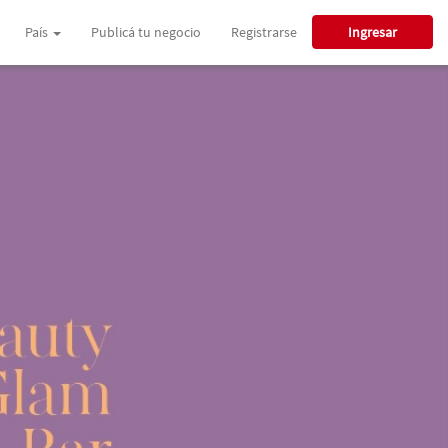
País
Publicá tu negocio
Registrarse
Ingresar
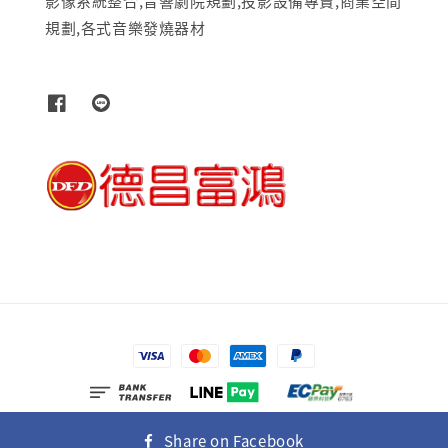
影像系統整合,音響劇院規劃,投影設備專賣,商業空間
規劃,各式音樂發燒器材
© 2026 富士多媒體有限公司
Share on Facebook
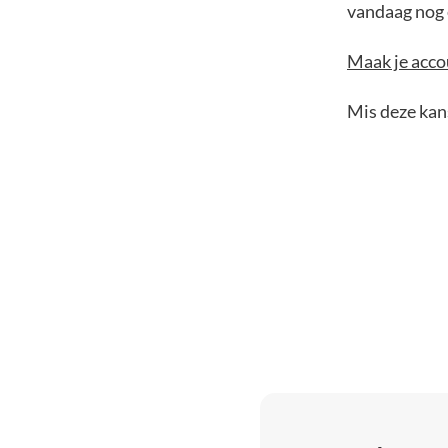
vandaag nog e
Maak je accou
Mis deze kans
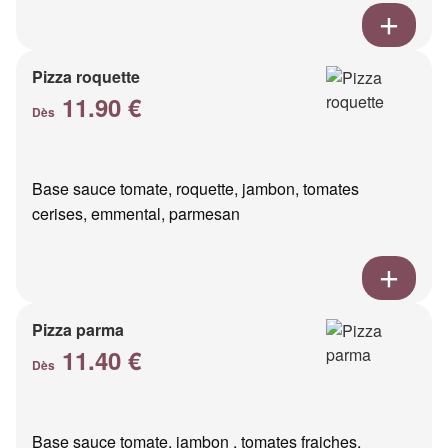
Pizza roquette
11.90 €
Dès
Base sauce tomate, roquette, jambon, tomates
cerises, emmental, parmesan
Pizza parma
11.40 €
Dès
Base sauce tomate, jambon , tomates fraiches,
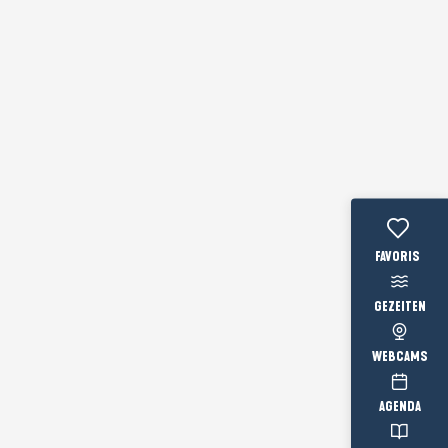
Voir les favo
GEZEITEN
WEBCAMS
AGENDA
• • • • • • •
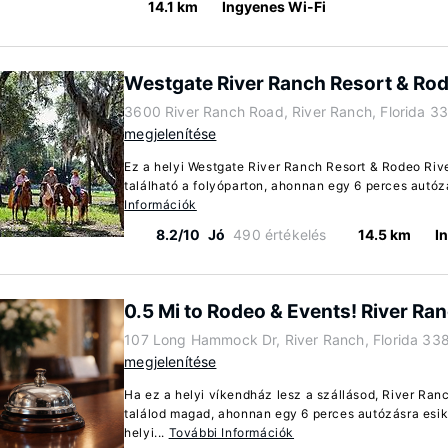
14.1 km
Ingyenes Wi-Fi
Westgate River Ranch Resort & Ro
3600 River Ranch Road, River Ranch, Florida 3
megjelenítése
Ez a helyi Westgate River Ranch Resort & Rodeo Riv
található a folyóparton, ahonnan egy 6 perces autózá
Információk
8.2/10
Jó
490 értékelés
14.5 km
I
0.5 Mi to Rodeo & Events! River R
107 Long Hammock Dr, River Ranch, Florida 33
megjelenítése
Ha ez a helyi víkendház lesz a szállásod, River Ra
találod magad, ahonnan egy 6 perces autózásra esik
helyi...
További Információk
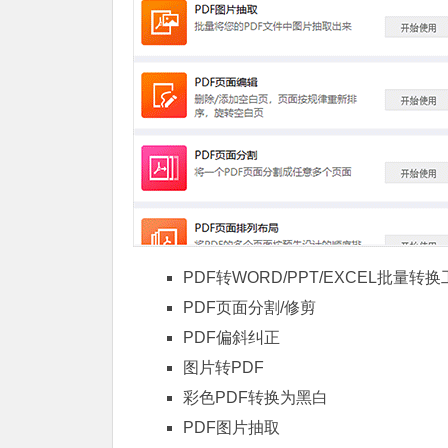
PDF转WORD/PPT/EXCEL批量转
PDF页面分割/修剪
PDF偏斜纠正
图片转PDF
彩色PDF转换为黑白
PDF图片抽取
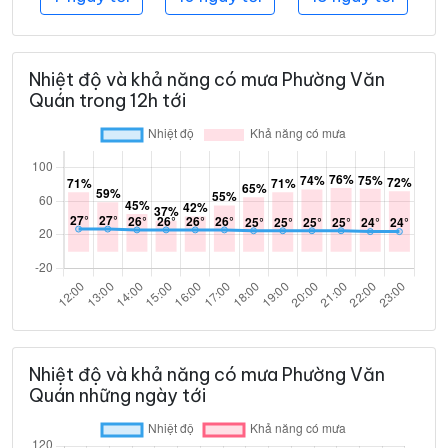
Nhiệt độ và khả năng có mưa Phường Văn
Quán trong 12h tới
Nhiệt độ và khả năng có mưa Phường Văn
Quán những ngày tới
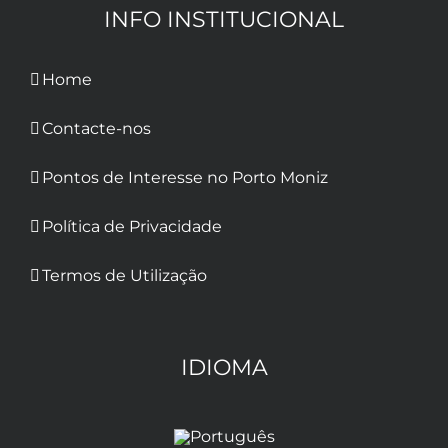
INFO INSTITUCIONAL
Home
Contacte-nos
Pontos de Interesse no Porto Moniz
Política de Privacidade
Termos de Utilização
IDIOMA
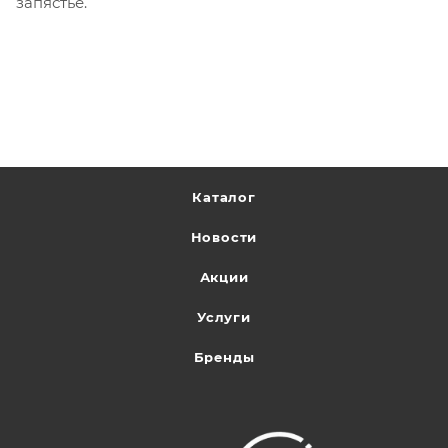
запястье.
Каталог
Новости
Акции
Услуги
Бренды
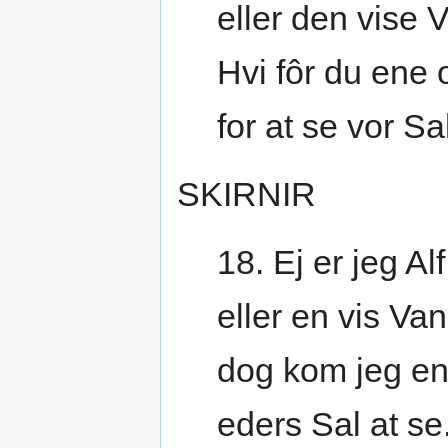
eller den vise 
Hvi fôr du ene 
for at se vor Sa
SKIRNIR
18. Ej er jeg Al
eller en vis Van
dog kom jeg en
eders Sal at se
• • • • • • •
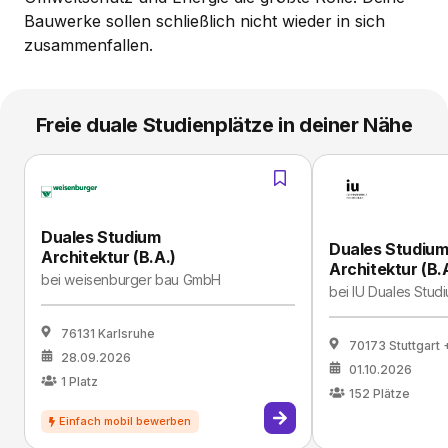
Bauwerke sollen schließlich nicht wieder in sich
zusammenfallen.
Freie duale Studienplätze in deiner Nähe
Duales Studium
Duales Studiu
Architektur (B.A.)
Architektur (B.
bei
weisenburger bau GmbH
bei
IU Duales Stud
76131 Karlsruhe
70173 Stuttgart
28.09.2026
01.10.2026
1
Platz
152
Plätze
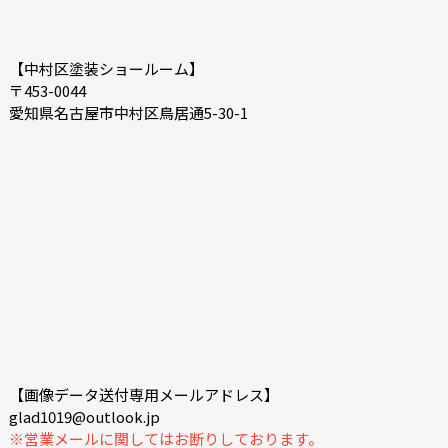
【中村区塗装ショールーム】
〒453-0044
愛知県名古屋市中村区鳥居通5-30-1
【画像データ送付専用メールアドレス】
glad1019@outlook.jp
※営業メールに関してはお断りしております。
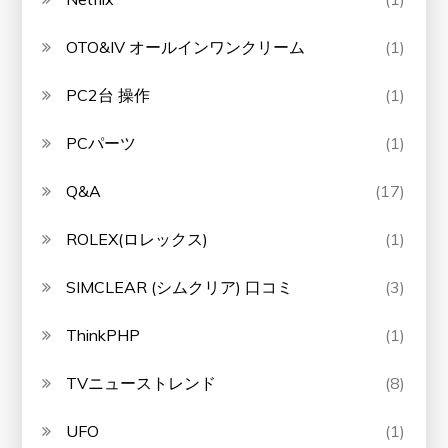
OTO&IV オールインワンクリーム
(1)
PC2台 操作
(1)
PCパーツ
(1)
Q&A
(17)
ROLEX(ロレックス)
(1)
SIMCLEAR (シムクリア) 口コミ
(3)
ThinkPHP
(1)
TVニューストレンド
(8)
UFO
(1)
• • • • • • •
EXERCISE GOAL:
Set out the lines of the records from the line containing "vandaag nog e" through the line containing "Base sauce tomate, jambon", both included, as a Markdown table with the columns Row and Line. Number each line in Row, and omit the pictures and any blank lines.

OUTPUT:
| Row | Line |
|---|---|
| 1 | vandaag nog e |
| 2 | Maak je accou |
| 3 | Mis deze kans |
| 4 | Pizza roquette |
| 5 | 11.90 € |
| 6 | Dès |
| 7 | Base sauce tomate, roquette, jambon, tomates |
| 8 | cerises, emmental, parmesan |
| 9 | Pizza parma |
| 10 | 11.40 € |
| 11 | Dès |
| 12 | Base sauce tomate, jambon , tomates fraiches, |